This is common practice at most universities, and it often creates terror in the hearts of many faculty. I've known colleagues who have never read their teacher evaluations for fear of what their students might say, and I've known others who can still recite word-for-word some of the cruelest comments made by students over 20 years ago.
I've received my share of poor evaluations, especially when I was a new teacher. It took me a few semesters to get the hang of teaching, and now my evaluations are generally good (not great, but typically a little higher than the average Harding professor).
What I've found over my 10+ years of teaching is that some students give really helpful comments that can help you improve your class next time around. "I wish we could have spent some time discussing how to apply some of the new principles we learned to our project." Some students are going to really like you and let you know it. "The professor had good teaching skills, was responsive and helpful to questions, and was very knowledgeable."
Other students... well... you have to take their comments with a grain of salt. You have to realize that some students are not going to like it if you require them to work hard (many students think they should receive a B just for attending every lecture). Some students are just poor at evaluating others' performance. Others have yet to realize that they are responsible for their own learning. Occasionally a student is going to be having a bad day, and you're anonymous evaluation is going to be the perfect target.

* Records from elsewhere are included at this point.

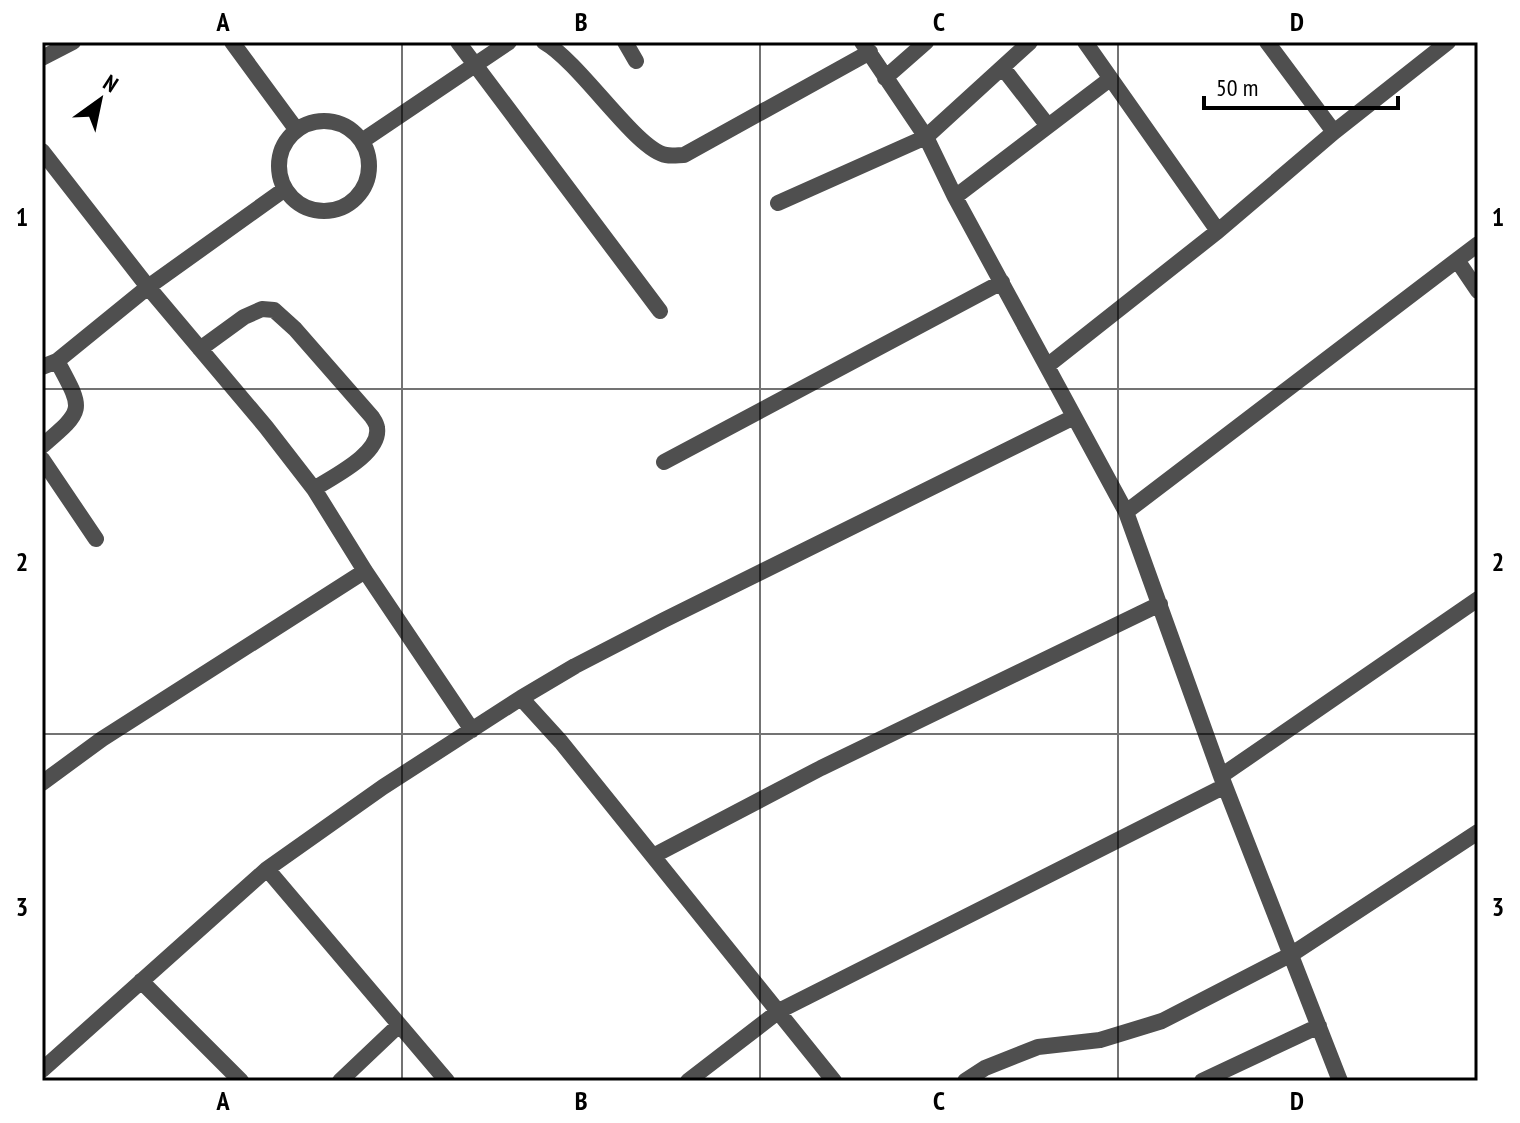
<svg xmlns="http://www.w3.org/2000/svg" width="1520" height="1123" font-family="'PT Sans Narrow',sans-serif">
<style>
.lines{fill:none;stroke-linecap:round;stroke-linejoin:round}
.minor{stroke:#4f4f4f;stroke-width:16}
.tertiary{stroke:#4f4f4f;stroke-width:16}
.grid{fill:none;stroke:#000;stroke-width:2;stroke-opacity:0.55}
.neatline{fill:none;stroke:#000;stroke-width:3}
.grid-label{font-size:26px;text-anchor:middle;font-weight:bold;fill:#000}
</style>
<rect width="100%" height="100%" fill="#fff"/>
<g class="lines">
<path class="minor" d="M232 42 296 129
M458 42 660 311
M544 42C581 63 636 150 666 155 672 156 679 155 684 155L870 52
M625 42 636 61
M862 42 926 137 955 197 1126 512 1221 776 1340 1081
M1085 42 1218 231
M1267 42 1334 132
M1003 68 1048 126
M885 78 926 42
M279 166a45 45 0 1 1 90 0a45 45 0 1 1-90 0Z
M362 141 509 42
M42 151 148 287 266 427 314 489 365 571 472 730
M955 197 1110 79
M778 203 926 137 1030 42
M1457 260 1478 291
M200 349 244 317 262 309 274 310 295 329 372 417C374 420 377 424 377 428 381 454 332 477 314 489
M1047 366 1218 231 1334 132 1448 42
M42 367 57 361 148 287 285 189
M42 446C85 409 84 411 57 361
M42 459 96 539
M664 462 1002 282
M1126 512 1478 244
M521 698 561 742 834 1081
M1221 776 1478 599
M42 783 102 739 365 571
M653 856 821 768 1160 604
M267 869 447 1081
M141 981 241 1081
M42 1070 267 869 383 787 521 698 575 666 664 620 1074 417
M340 1081 399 1025
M688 1081 779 1011 1225 786
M965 1081 985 1068 1038 1047 1100 1040 1162 1021 1292 954 1478 832
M1202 1081 1319 1026"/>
<path class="tertiary" d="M42 58 73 42"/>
</g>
<path class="grid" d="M402 42V1081M760 42V1081M1118 42V1081M42 389H1478M42 734H1478"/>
<rect width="1520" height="1123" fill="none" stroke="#ffffff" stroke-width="88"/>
<g transform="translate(100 100) rotate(33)" stroke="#ffffff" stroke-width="6" paint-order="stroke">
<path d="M0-6L14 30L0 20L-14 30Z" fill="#000000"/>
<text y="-12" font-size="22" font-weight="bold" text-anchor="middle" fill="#000000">N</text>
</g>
<path d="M1204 96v12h194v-12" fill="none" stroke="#000000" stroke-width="4"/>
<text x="1216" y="96" font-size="24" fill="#000000" stroke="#ffffff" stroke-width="6" paint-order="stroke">50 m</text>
<rect x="44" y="44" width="1432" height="1035" class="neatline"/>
<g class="grid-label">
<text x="223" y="31">A</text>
<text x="581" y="31">B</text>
<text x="939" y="31">C</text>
<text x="1297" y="31">D</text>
<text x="22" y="226">1</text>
<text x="1498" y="226">1</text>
<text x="22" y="571">2</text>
<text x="1498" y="571">2</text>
<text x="22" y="916">3</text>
<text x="1498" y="916">3</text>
<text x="223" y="1110">A</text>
<text x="581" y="1110">B</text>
<text x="939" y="1110">C</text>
<text x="1297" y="1110">D</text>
</g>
</svg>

What really helped me was learning how to properly interpret students' remarks and judge whether the criticism has merit or not. I think learning this skill is important to any new faculty member, otherwise you'll be crying yourself to sleep after reading your evaluations.
Here are a few comments I've received over the past couple of years along with my interpretation of said comment and response.
- Student 1: The projects expected a lot from the students.
Student 2: Smaller, less-brutal projects would not be a bad idea.
Interpretation: I thought this class was supposed to be easy!
Response: If computer science was easy, we wouldn't be getting paid like we are, and everyone would be doing it. The projects are tough because I'm preparing you for the far more difficult and complex projects you'll encounter when you enter the workforce. You'll thank me later.
- Have different projects that we can choose from instead of making everyone do the same project.
Interpretation: I like my classes like my Burger King - my way!
Response: I always entertain ideas for new projects, but it's unreasonable for any teacher to spend hours coming up with a menu of project choices to cater to every whim. In a software development job, you are unlikely to have a boss ask you which project you'd like to work on... you'll work on what needs to be completed.
- Instead of making us use the programming language you want us to use, let us use one we are already familiar with.
Interpretation: Learning something new is highly overrated.
Response: If you graduate from Harding being comfortable with only one or two languages, you should get your money back, because we haven't adequately prepared you. You'll need to learn new languages all the time as a working professional.
- Disable the Internet on the classroom computers so that we can only access web sites are necessary for class. Remove Solitaire, Minesweeper, Hearts, etc. from the computers.
Interpretation: Save me from myself!
Response: I appreciate this student's honesty. I asked our lab administrator today to remove all games. There's going to be some very disappointed students next Fall.
- Student 1: The fast pace of the class made it difficult to fully learn concepts.
Student 2: It felt like sometimes you paced the classes very slowly.
Interpretation: The pace of the class is perfect!
Response: If roughly the same number of students complain that the pace of the course is too fast and too slow, I know I'm covering it at just the right pace.
- You try to cover too much material for a semester. Your previous classes didn't have to learn as much as we've had to. :-(
Interpretation: Curse you ever-evolving technology!
Response: One of the enigmas of higher education is that the consumers (the students) are often happier to receive less for what they are paying for (education). Can you imagine the same student being upset if McDonald's gave him a large order of fries for the price of a medium? Harding should fire me if I quit trying to keep my classes current and just teach the exact same stuff every semester.
- Don't give us really hard assignments, and don't expect us to have them done by the next class period... we do have other classes and lives!
Interpretation: I'm serious about "me" time.
Response: You should schedule 2-3 hours of outside-class time for each hour you are in class. (This is a universal rule that applies to all your major courses, not just mine.) So if I give a homework assignment on Mon and expect it due Wed, you should have already allocated 2-3 hours (at least) to getting the assignment finished. If your assignments are taking much longer than that to complete on a regular basis, that's a sign that you need to start getting some extra help and adjust your schedule accordingly. Remember that half of the class thinks we're going too slowly (see #5 above).
- Weaknesses of the instructor: Calvinism
Response: "Isms in my opinion are not good. A person should not believe in an ism - he should believe in himself. I quote John Lennon: 'I don't believe in Beatles - I just believe in me.' A good point there. Of course, he was the Walrus. I could be the Walrus - I'd still have to bum rides off of people." - Ferris Beuller
Inspired by Jordan's comments, I have added a little to my original post.